Our First Amendment reads: " Congress shall make no law respecting an establishment of religion, or prohibiting the free exercise thereof…" The purpose of this amendment was to preclude and to prevent our National Government from ever imposing upon its citizenry a national religion that all peoples of this country would have to adhere to. In addition, this important Amendment makes it clear that we, the people, are entitled to freely exercise our religious beliefs without interference from our National Government. Yet, today, through rulings of various courts, and through the gradual secularization of our country, powerful agents within our government and judiciary want us to read this Establishment Clause as essentially separating or creating a wall of separation of church and state, and thereby mandating that the United States of America is, in essence, a secular state, to which it was created. This viewpoint is not only fundamentally wrong; it is also a grand disservice to our people, and a bastardization of our Constitution.
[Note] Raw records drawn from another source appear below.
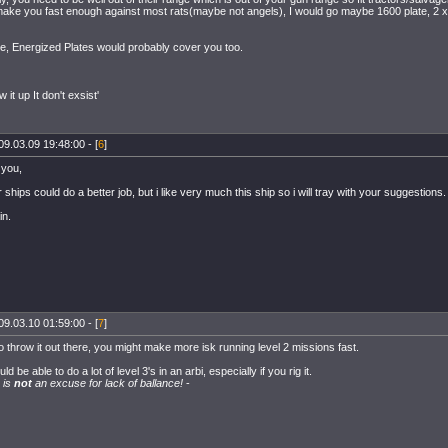
ake you fast enough against most rats(maybe not angels), I would go maybe 1600 plate, 2 x 
ee, Energized Plates would probably cover you too.
ow it up It don't exsist'
09.03.09 19:48:00 - [
6
]
 you,
 ships could do a better job, but i like very much this ship so i will tray with your suggestions.
in.
09.03.10 01:59:00 - [
7
]
o throw it out there, you might make more isk running level 2 missions fast.
d be able to do a lot of level 3's in an arbi, especially if you rig it.
 is
not
an excuse for lack of ballance!
-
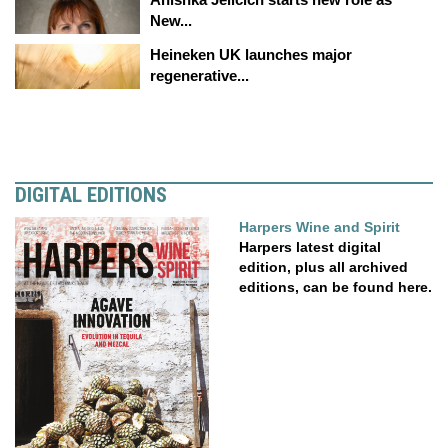
New...
Heineken UK launches major
regenerative...
DIGITAL EDITIONS
Harpers Wine and Spirit
Harpers latest digital
edition, plus all archived
editions, can be found here.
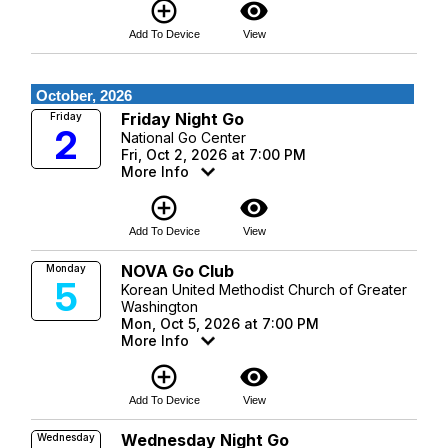
add_circle_outline
visibility
Add To Device
View
October, 2026
Friday Night Go
Friday
2
National Go Center
Fri, Oct 2, 2026 at 7:00 PM
More Info
add_circle_outline
visibility
Add To Device
View
NOVA Go Club
Monday
5
Korean United Methodist Church of Greater
Washington
Mon, Oct 5, 2026 at 7:00 PM
More Info
add_circle_outline
visibility
Add To Device
View
Wednesday Night Go
Wednesday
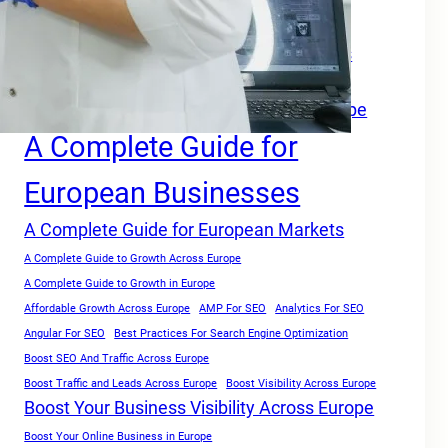
A Complete Growth Blueprint for Faster Rankings in Europe
A Complete Growth Focused Guide
A Complete Guide For Businesses Across
Europe
A Complete Guide for Businesses in Europe
A Complete Guide for
European Businesses
A Complete Guide for European Markets
A Complete Guide to Growth Across Europe
A Complete Guide to Growth in Europe
Affordable Growth Across Europe
AMP For SEO
Analytics For SEO
Angular For SEO
Best Practices For Search Engine Optimization
Boost SEO And Traffic Across Europe
Boost Traffic and Leads Across Europe
Boost Visibility Across Europe
Boost Your Business Visibility Across Europe
Boost Your Online Business in Europe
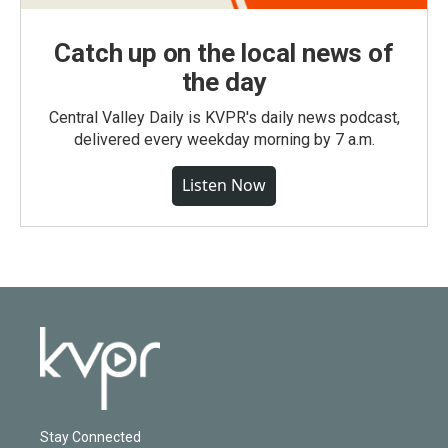
Catch up on the local news of
the day
Central Valley Daily is KVPR's daily news podcast,
delivered every weekday morning by 7 a.m.
Listen Now
Stay Connected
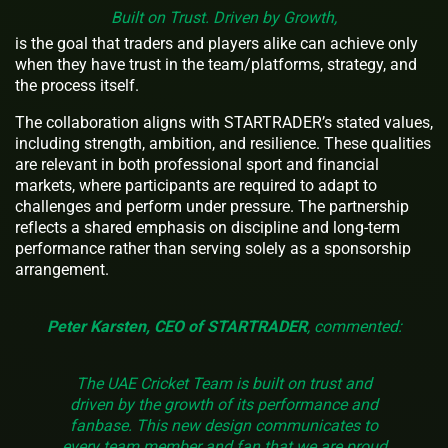
Built on Trust. Driven by Growth,
is the goal that traders and players alike can achieve only
when they have trust in the team/platforms, strategy, and
the process itself.
The collaboration aligns with STARTRADER’s stated values,
including strength, ambition, and resilience. These qualities
are relevant in both professional sport and financial
markets, where participants are required to adapt to
challenges and perform under pressure. The partnership
reflects a shared emphasis on discipline and long-term
performance rather than serving solely as a sponsorship
arrangement.
Peter Karsten, CEO of STARTRADER
, commented:
The UAE Cricket Team is built on trust and
driven by the growth of its performance and
fanbase. This new design communicates to
every team member and fan that we are proud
It is important to realize that back in the days when our nation was founded, that national religions in European nations was the norm. For instance, Denmark's established church was the Church of Denmark, England's was the Church of England (Anglican), and France's established church was the Holy Roman Church (Catholicism). The founders of our great nation did not want to repeat this error in America by creating one national church forced upon its citizens. Instead, each State of our union of States had their own established religion such as Massachusetts (Puritan), Pennsylvania (Quaker), Maryland (Catholicism), and Virginia (Anglican). Thomas Jefferson well understood the dangers of even a State-established religion and the vital importance of not being coerced into believing, against a man's own free volition, one religious sect over another, or even being compelled by law to believe in the Almighty at all. Consequently, in 1779, Jefferson wrote and submitted a bill for Religious Freedom in Virginia, which later became enacted in 1786. The Virginia Statute of Religious Freedom meant that: "Be it enacted by General Assembly that no man shall be compelled to frequent or support any religious worship, place, or ministry whatsoever…"
James Madison, Jr., our 4th President, and the "Father of our Constitution", was a fellow Virginian, who was also the man that presented Jefferson's bill to the Virginia legislature, and championed its passage by that legislature, meaning that Madison was intimately familiar with Jefferson's viewpoint on the establishment of a National or State religion, and thereby Madison made it a point by enacting this act as our 1st Amendment to our Constitution, that our National Government would never impose a National and compulsory religion upon its denizens. What this did not mean, however, was that the National Government that we created, was a secular state, because America well understood the merits of religious and moral virtue and the inestimable value of these twin pillars. It meant, instead, that America provided its citizens the freedom to exercise their religious beliefs without interference from or by the State, and further that the National Government would not favor one religious sect over another. This enabled thereby the flourishing of religious sects and beliefs that could not have been attained in a country to which only one established religion was permitted. That is why America, today, has such a diversity of ways to worship our Lord, and recognizes and upholds that each man can seek that Kingdom as he best sees fit.